AFAIK we do not have defined behavior for these types, but that’s something we should definitely have. Similar things goes to Float point types for which we need to define fp-model, exceptions etc.

This types being variable bit width mean that their overflow is more likely and their use in indexing means that overflows are more likely to cause program crashes.

I do think it’s essential to separate behaviors that stdlib will define and what compiler will have for MLIR-types/operations. That is, Int can technically have 2s complement signed overflow, but mlir.index type (which is used in Int) may have UB.

I can tell that compiler loves UB as that allows more aggressive optimizations to be done. For example, having defined signed behavior in

int x = ...;
for (int i = 0; i < N; ++i) {
  a[x++] = i;
} 

does force vectorizer to use scatter instead of a regular vector store.
So maybe from compiler side behavior should be relaxed and Mojo’s implementation(stdlib or user’s) can have checks if needed.

Do you have any preferences ?

1 Like

Hi Owen, your excellent question triggered a discussion in the Mojo team about undefined behavior in general and integer overflow in particular. Thank you for raising this! We’ll build a document in the proposals folder and will post a link here.

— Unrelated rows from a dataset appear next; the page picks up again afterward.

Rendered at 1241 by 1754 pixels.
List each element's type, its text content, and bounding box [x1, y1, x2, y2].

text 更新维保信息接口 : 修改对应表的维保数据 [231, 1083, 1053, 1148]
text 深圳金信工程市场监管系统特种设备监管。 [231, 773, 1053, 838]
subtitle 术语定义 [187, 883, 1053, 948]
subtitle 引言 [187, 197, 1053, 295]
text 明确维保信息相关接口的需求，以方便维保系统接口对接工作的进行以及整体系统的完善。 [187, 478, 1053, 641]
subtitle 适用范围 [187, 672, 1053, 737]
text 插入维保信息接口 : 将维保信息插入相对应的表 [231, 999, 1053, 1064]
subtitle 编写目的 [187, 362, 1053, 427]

In the mean time, to answer this specific question – all integer types (both sized like Int8 and unsized Int and UInt) have 2s complement and wrap behavior. We should codify and publicly state that.

1 Like

Sorry about the delay in my response.

My personal preference is to default to undefined behavior for performance reasons, but provide explicit versions of operations with fixed and explicitly documented behavior. This means that we would have a wrapping_*, saturating_* and a carrying_*, with the latter returning a tuple which has the amount the overflow was by (expensive to compute, I know). This does mean that everywhere we Ideally, I would like debug mode, instead of defaulting to UB, defaulting to a panic or abort with a stack trace, at least until we can have some way to make it raise in a way that can be turned off if you don’t care, ex: fn foo() raises OverflowException if is_defined["MOJO_ENABLE_OVERFLOW_CHECKS"]() else None. I know that Evan Ovadia, no forum account I can find, has some work around this area that might make this doable to raise by default without the kernel teams at Modular having a hard time. In general, in places where some specific kind of overflow behavior is expected, I personally prefer it be explicitly called out, instead of being an implicit property of the language or hardware, since that gives Mojo the ability to change later if hardware starts to move towards “overflow is UB” or “overflow is saturating” for some reason. I think that debug mode is a good play to put sanitization behavior like this, since developers are trained to turn off the optimizer (or stop using -O2/3) if their code starts acting weird. I know this may cause havoc with the performance of SIMD operations in debug mode, but I think it’s valuable to have a good way to detect when operations start to overflow.

@denis Thank you for the clarification on the current behavior. I’d glad to see that this will be written down somewhere easy to find.